# Frage zum Online-Game "Stoneage 2" ...



## Geronimo:) (20. Juni 2009)

Hi,

kennt jemand von euch das Online-Game Stoneage 2 

Dort kann man sich kostenlos registieren und dann das Game spielen.
Es ist kostenlos. Aber gerade das macht mich stutzig.
Warum kostenlos  In letzter Zeit tauchen ja immer mehr kostenlose Online-Games auf. Irgend ein Haken muß die Sache doch haben. Niemand hat etwas zu verschenken. Wo sind also die versteckten Kosten ...

Unser Sohn möchte gerne das Stoneage Game spielen. Aber ich scheue mich vor der Online-Registrierung. 

Wer hat Erfahrung mit solchen Internet Online-Games  bzw. mit Stoneage 2 ...


Geronimo
...


----------



## zkSpawn (22. Juni 2009)

Ich habe mir die Seite zu diesem Spiel mal kurz angeschaut.

Das Spiel basiert auf dem Free 2 Play Prinzip. Und finanziert sich wie die meisten Free 2 Play MMORPG's über DLC (Downloadcontent) oder Item Shops. Dies kostet jedoch meistens Geld - Ist aber nicht notwendig für das Spiel. 

Kostenlos Spielen = Ja - Keine Download-Kosten oder monatliche Gebühren

Kosten = *Jein - *Nur wenn man möchte und nicht notwendig um zu Spielen. Doch wenn man möchte gibt es einen ItemShop.

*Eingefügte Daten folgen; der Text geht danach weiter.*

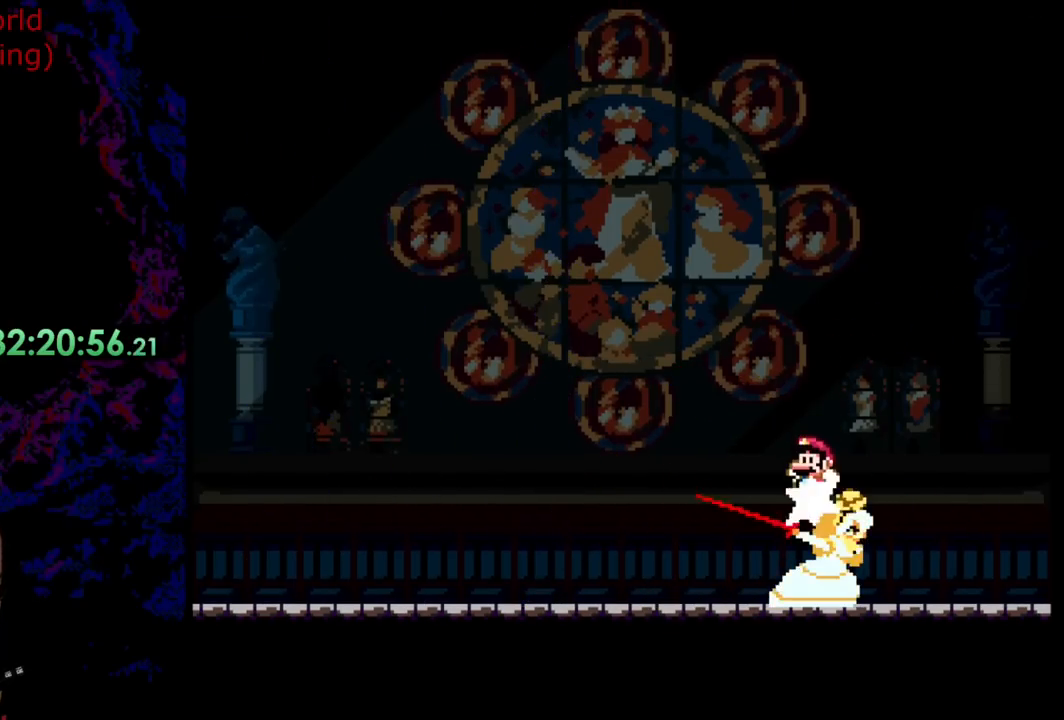
{"buttons": ["Y", "DPAD_LEFT"], "events": [[309, "B", "up"]]}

Pers. Meinung : Geld ausgeben für solche Items finde Ich nicht gut. Aber darauf setzt das Spiel. Spieler kaufen sich Items für echtes Geld um sich Vorteile gegenüber anderen Spielern zu verschaffen. Diese Spieler wollen dies auch und kaufen sich auch Items usw usw. Man sollte also abschätzen ob der Spieler (Sohn) nicht auch eventuell diese Effekte und Items (spezielle Tiere ,Kleidung,Fähigkeiten) bei anderen Spielern sieht und diese auch möchte, um später doch Geld auszugeben oder investieren möchte in Items. Daher würde Ich sage vor dem Sohn einfach mal selber kurz anspielen und sich eine Meinung darüber bilden. Eventuell im forum zum Spiel schauen was andere Spieler schreiben (negatives/positives).

mfg


----------